◆ Requirements
Below are entries from a plant collection catalog. Copy out, word for word, the lines between the one holding "state / province: Cuyuni-Mazaruni" and the one holding "name author: DC.", inclusive.

◆ Supplied data

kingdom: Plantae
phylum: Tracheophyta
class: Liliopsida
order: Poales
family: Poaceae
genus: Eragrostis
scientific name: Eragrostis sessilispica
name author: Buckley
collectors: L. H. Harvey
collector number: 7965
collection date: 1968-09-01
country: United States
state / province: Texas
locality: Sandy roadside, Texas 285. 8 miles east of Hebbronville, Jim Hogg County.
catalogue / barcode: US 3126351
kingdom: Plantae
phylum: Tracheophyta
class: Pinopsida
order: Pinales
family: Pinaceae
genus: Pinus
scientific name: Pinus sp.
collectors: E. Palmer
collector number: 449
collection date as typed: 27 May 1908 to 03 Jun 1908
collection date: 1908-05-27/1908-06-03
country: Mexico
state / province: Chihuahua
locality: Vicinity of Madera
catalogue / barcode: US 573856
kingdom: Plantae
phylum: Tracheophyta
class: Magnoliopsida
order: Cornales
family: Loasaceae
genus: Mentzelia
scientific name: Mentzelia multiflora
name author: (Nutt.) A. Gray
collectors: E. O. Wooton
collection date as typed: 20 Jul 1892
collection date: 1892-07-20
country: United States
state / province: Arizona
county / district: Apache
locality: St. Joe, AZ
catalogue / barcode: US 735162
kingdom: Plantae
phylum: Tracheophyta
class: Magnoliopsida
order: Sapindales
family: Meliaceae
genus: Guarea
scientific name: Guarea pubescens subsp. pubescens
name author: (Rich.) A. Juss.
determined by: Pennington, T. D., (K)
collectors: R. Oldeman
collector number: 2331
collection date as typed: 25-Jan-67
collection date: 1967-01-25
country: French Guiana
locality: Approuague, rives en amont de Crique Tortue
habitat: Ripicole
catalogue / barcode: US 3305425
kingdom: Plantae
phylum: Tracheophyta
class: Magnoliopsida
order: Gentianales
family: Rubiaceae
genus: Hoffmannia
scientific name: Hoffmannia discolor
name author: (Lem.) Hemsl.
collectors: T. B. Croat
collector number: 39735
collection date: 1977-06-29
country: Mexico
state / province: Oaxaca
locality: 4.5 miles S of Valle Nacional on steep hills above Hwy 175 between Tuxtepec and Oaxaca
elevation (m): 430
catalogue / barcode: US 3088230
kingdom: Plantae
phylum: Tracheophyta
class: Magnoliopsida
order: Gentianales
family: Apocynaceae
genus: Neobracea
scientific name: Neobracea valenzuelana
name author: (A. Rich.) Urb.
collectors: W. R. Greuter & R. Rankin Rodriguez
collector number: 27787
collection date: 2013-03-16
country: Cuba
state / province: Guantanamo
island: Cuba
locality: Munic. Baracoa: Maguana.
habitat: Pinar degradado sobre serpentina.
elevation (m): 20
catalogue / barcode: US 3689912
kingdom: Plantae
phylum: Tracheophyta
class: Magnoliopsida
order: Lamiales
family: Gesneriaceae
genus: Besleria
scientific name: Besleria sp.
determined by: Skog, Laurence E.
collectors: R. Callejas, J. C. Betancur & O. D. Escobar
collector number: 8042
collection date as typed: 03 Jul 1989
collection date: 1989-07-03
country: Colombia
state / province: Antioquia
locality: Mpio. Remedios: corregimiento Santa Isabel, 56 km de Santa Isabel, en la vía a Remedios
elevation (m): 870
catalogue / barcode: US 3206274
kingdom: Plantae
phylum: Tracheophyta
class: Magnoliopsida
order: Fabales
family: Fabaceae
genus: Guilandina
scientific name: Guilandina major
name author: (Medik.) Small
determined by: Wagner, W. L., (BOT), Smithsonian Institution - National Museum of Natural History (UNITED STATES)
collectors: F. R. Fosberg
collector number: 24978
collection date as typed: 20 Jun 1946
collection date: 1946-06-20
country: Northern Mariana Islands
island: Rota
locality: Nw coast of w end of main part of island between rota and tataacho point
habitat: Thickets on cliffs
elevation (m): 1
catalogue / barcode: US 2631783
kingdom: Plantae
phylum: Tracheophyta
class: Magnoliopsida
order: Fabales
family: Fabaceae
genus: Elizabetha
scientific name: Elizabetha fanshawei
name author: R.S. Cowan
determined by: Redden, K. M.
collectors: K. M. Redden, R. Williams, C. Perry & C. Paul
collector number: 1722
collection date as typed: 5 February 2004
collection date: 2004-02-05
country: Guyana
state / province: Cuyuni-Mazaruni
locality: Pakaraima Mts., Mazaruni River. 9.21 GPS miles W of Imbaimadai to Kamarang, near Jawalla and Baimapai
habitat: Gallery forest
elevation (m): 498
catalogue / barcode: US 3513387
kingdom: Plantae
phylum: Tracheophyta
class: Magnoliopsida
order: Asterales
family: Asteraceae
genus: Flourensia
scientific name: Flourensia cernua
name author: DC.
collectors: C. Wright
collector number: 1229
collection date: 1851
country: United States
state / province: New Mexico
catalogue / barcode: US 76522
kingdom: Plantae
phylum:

◆ Answer for this exercise
state / province: Cuyuni-Mazaruni
locality: Pakaraima Mts., Mazaruni River. 9.21 GPS miles W of Imbaimadai to Kamarang, near Jawalla and Baimapai
habitat: Gallery forest
elevation (m): 498
catalogue / barcode: US 3513387
kingdom: Plantae
phylum: Tracheophyta
class: Magnoliopsida
order: Asterales
family: Asteraceae
genus: Flourensia
scientific name: Flourensia cernua
name author: DC.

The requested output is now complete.